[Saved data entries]
◆ ◆ ◆ ◆ ◆ ◆ ◆
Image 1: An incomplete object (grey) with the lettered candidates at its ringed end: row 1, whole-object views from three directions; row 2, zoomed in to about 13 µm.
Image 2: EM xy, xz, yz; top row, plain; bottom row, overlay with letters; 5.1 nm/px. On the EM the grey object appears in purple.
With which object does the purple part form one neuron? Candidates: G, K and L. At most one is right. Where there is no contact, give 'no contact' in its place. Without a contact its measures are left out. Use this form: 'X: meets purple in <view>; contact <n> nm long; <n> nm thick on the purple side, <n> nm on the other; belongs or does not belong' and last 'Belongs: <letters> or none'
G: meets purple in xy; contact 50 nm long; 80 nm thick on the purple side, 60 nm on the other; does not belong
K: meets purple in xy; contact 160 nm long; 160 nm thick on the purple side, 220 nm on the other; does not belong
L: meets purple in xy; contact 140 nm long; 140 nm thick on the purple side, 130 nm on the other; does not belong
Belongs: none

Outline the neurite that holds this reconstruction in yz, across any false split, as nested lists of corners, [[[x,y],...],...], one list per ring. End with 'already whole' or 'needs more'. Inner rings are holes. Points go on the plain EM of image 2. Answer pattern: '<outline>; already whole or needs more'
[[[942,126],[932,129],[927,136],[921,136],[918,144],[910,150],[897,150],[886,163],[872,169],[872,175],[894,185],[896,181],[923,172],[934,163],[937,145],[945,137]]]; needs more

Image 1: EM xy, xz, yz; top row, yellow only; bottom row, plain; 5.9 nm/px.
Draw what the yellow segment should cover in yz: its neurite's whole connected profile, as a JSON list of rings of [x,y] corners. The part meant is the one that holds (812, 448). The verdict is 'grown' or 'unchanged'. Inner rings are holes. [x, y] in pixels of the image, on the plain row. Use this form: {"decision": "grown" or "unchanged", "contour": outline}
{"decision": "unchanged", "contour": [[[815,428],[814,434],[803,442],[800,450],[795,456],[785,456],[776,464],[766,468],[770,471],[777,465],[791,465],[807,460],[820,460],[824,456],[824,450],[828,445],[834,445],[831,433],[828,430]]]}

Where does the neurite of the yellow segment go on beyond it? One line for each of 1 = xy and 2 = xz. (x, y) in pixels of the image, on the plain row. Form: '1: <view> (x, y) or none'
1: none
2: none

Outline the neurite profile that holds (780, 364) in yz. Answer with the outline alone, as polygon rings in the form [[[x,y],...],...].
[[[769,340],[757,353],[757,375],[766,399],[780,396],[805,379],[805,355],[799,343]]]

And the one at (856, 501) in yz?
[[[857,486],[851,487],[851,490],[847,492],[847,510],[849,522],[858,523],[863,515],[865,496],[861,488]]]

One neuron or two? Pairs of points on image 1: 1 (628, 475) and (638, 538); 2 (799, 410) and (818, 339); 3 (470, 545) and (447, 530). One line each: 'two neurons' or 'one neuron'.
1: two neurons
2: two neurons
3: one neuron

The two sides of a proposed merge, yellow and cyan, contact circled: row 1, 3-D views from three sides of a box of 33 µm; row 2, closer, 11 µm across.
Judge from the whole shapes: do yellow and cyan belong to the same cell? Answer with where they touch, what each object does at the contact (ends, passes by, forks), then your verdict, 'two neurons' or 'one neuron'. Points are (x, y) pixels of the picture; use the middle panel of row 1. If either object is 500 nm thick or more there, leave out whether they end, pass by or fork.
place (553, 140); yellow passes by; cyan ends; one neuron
◆ ◆ ◆ ◆ ◆ ◆ ◆
### What the task requires
Every line in the records above with the string "views" in it should be shown.

### Result of the task
Image 1: An incomplete object (grey) with the lettered candidates at its ringed end: row 1, whole-object views from three directions; row 2, zoomed in to about 13 µm.
The two sides of a proposed merge, yellow and cyan, contact circled: row 1, 3-D views from three sides of a box of 33 µm; row 2, closer, 11 µm across.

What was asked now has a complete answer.